In theory, traditional cruise control systems are flawless. Find yourself a long road, dial in a speed of your choosing, and, with precious little steering to worry about on Australia’s endlessly straight highways, you can simply sit back and relax.
Real life, unfortunately, is a little more complicated, and if you’ve ever rounded a blind turn with the cruise control set to 110km/h, only to find yourself charging into a herd of slow-moving, or stationary, cars, you’ll know the heart-pounding panic that comes with desperately searching for the brake pedal.
Likewise, when a car to your left attempts a Frogger-style lane change, despite travelling 30km/h slower than you, a cruise control system that’s got you locked to a particular speed goes from handy to hazardous in a hurry.
An adaptive cruise control system, also known as active cruise control, helps mitigate those risks by automatically adapting to changing traffic conditions, slowing down or speeding up with traffic as needed.
Way back in 1992 (the same year Australia’s one- and two-cent coins were withdrawn from circulation), Mitsubishi was putting the finishing touches on a world-first laser-based technology it dubbed its Distance Warning System.
The majority of systems are now radar-based, and constantly measure the road ahead for other cars.
While it was unable to control the throttle, brakes or steering, the system could identify vehicles ahead and alert the driver to begin braking. Rudimentary, sure, but it was the first baby step toward the adaptive cruise control systems used today.
By 1995, Mitsubishi had tweaked the system to begin slowing when it identified a car ahead, not by braking but by reducing the throttle and downshifting gears. But it was Mercedes who reached the next big breakthrough in 1999 when it introduced its radar-based Distronic cruise control. The German system could not only adjust the throttle to maintain a safe distance from the car in front, but could also apply the brakes if necessary.
The Distronic system was an auto-industry first, and was introduced on Mercedes’ traditional outlet for its newest technology: the then all-new (and circa-$200k) S-Class. So cutting edge was the system that even on its most expensive model, Distronic was an extra-cost option.
For the next decade, the technology was exclusive to the flagship models of premium marques, including BMW’s Active Cruise Control, added to the 7 Series in 2000, and the Audi Adaptive Cruise Control system, introduced on the A8 in 2002.
But where the luxury brands go, everyone soon follows, and cars with adaptive cruise control are available from just about every manufacturer in Australia.
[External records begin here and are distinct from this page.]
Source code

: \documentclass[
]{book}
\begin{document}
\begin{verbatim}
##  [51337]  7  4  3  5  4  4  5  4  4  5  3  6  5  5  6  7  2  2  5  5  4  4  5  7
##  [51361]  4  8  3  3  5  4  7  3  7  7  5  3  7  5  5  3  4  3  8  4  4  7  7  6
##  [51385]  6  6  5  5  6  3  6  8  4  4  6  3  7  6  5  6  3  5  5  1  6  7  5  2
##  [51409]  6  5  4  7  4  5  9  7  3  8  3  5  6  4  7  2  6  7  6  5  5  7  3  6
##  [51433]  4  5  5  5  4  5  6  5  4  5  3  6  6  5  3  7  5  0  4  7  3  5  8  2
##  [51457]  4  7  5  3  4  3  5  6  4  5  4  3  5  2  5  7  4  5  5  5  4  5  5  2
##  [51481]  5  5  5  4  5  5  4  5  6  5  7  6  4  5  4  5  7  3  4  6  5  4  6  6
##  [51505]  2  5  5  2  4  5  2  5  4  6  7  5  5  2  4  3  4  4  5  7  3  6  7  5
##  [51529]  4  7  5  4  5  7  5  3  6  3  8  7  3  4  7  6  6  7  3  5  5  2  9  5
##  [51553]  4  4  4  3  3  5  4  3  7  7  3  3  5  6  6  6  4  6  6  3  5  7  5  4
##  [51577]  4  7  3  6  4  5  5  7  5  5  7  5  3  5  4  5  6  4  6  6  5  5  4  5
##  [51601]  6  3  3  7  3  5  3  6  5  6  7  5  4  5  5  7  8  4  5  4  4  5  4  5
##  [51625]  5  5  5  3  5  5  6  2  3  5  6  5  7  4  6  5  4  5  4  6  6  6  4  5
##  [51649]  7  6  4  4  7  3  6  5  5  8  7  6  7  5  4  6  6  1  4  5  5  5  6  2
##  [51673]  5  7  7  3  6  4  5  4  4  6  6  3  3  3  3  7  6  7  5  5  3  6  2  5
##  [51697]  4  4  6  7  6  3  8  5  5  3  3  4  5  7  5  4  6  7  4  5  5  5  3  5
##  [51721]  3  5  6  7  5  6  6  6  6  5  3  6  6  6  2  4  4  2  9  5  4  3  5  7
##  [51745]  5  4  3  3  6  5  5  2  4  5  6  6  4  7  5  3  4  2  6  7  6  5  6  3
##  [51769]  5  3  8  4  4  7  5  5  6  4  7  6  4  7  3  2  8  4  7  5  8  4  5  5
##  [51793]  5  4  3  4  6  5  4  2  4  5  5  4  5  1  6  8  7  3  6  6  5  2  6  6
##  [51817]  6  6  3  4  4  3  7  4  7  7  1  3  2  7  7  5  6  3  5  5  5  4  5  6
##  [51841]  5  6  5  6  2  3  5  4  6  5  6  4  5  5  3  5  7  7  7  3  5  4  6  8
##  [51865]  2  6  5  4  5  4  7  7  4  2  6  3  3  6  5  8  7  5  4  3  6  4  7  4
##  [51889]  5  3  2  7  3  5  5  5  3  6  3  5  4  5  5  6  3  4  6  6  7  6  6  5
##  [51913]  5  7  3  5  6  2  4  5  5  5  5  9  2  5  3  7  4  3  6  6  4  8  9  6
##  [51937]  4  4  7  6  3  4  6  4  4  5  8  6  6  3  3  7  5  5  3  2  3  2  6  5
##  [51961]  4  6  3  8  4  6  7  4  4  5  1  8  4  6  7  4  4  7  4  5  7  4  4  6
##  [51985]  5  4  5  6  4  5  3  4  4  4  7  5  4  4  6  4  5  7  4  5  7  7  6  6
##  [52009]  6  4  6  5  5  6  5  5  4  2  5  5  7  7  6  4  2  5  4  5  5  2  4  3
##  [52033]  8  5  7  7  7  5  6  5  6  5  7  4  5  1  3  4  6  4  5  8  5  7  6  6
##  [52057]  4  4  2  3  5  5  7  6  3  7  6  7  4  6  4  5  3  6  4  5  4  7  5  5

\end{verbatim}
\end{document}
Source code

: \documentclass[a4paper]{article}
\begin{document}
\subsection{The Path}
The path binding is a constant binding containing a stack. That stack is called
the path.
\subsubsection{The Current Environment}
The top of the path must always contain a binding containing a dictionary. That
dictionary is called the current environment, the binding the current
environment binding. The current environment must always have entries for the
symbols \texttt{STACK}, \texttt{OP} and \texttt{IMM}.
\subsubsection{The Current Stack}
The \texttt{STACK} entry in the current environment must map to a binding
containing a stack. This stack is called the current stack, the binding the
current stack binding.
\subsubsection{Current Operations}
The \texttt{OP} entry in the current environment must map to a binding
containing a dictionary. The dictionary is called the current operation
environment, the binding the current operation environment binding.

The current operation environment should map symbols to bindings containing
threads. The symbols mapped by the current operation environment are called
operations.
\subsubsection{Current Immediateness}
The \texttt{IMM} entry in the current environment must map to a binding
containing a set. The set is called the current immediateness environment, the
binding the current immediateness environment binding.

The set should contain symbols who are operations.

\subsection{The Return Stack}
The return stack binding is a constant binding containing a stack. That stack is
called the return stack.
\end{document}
And the technology is more accessible than ever before. The Volkswagen Adaptive Cruise Control system, for example, has been shared across its vast range of cars, with the technology now standard on the entry-level Skoda Octavia, yours from $22,990 (MSRP).
So just how does this marvel of modern technology work? The majority of systems are now radar-based, and constantly measure the road ahead for other cars. The driver (that’s you) then dials in not just their desired speed, but how big a gap you want to leave between you and the car ahead, which is usually measured in seconds.
The program will then maintain that gap, regardless whether the car ahead slows down, gets stuck in traffic or, on the better systems, stops all together. When the traffic ahead speeds up, so will you – topping out at your pre-determined top speed. And if a car should pull into your lane unexpectedly, your car will automatically brake, maintaining the same gap between the new car in front.
The speeds at which the system works, along with exactly what situations it will respond to, varies depending on the manufacturer, so have a good read of your owner’s manual before you fully invest your trust in it.
It’s impressive technology, but it’s not without its drawbacks, the biggest of which being that if you’re not paying attention, you can find yourself stuck behind a slow-moving car for endless kilometres as the system automatically adjusts its speed to maintain its distance, before you finally notice and overtake.
But that’s probably a small price to pay for a system that can save you from the unexpected.